Is Slave Play something that you can actually like? That's a question that is as loaded as the conversation the play tries to start over three intermission-less acts. Opening with three scenes taking place on a plantation in the American South, what starts as a look at three relationships in the context of life on a plantation quickly dissolves into an academic essay with many questions that are left unanswered.

As the audience is introduced to the three couples at the center of the story, their reaction becomes a seventh characters as the first part continues. A mirror on the back wall of the set forces the audience to look at themselves and the reactions of those around them, bringing up questions about sex, love, and relationships. But it is when one man yells "Starbucks!" that this mirage of plantation life shatters. And what is actually going on starts to ask many questions.
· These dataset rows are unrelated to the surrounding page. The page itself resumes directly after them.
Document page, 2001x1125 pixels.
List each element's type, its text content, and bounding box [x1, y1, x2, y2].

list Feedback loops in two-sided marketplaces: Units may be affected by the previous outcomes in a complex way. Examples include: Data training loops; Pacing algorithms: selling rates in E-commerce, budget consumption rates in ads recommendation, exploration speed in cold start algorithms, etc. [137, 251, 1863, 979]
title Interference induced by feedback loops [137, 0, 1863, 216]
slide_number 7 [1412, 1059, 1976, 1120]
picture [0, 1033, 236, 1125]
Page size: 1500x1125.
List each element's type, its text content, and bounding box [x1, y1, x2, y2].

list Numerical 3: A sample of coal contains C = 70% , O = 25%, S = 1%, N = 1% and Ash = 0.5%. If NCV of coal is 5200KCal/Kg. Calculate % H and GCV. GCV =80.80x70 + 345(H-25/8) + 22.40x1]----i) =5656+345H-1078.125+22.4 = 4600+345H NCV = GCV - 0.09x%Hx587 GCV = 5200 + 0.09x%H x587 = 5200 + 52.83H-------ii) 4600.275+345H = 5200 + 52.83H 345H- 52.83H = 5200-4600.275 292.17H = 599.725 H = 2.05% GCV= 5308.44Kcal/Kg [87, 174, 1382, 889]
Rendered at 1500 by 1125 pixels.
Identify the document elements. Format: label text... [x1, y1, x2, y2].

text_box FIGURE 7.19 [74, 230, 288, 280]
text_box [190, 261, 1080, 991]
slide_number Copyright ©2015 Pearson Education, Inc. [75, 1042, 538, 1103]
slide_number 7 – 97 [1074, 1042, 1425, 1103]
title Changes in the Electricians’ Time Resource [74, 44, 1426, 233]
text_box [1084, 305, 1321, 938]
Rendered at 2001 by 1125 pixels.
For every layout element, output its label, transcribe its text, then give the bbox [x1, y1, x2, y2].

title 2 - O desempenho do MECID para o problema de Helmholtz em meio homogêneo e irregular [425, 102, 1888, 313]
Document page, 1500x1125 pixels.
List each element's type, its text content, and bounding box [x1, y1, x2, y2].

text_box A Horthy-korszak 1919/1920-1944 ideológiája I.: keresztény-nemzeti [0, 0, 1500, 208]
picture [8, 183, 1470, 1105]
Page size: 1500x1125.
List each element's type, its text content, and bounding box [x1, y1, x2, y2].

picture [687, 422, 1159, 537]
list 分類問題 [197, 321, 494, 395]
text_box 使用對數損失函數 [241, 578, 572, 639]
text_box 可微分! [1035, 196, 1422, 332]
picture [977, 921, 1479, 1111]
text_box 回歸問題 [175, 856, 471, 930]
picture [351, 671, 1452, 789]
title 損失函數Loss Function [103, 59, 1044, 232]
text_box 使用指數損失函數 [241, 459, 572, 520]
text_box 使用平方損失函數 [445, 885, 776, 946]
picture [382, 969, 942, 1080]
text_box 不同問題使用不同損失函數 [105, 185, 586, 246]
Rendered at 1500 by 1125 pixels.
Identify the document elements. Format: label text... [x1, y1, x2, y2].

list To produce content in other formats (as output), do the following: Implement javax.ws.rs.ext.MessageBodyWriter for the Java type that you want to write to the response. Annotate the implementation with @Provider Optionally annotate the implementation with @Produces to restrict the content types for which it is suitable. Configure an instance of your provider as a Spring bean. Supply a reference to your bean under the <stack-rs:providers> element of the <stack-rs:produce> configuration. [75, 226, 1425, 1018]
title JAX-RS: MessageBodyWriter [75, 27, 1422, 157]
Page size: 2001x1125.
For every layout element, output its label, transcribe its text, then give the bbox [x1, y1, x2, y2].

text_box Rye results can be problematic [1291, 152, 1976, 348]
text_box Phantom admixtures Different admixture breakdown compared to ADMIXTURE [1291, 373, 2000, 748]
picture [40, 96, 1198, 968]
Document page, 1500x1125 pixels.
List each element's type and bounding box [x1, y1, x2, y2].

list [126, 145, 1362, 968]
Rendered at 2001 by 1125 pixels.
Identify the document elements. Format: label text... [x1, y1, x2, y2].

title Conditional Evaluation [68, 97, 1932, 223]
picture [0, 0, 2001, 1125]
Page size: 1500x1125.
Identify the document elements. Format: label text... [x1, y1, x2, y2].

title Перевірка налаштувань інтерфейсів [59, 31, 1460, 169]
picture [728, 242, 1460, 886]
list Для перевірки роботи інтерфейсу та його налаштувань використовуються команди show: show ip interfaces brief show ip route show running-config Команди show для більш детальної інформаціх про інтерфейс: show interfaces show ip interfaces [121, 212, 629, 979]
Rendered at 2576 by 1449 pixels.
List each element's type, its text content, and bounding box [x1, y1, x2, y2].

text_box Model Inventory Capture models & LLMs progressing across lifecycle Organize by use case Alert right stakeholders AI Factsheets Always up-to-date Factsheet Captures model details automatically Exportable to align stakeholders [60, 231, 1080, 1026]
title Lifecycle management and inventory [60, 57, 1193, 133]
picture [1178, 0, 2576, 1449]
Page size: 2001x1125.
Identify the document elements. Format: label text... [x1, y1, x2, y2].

As two doors in the mirror open to reveal women in white lab coats, we slowly learn that they are conducting an experiment to help interracial couples reconnect, after feeling like one partner is no longer gaining pleasure from the other. They're trying to have them work out their issues via slavery role play, which raises the question of whether or not the relationship of an interracial couple can be rooted in history of slavery and how that might affect their relationship both physically and mentally. The idea of that is intriguing, and it aims to start a conversation. But the play begins to lag shortly after.

Considering Slave Play faced backlash that went as far as a petition to have it shut down during a run at New York Theatre Workshop, one would expect it to be much more impressionable and affecting. But it falls short by not fully digging into the questions it wants to answer, expecting the audience to pick up their pieces on the subway ride home.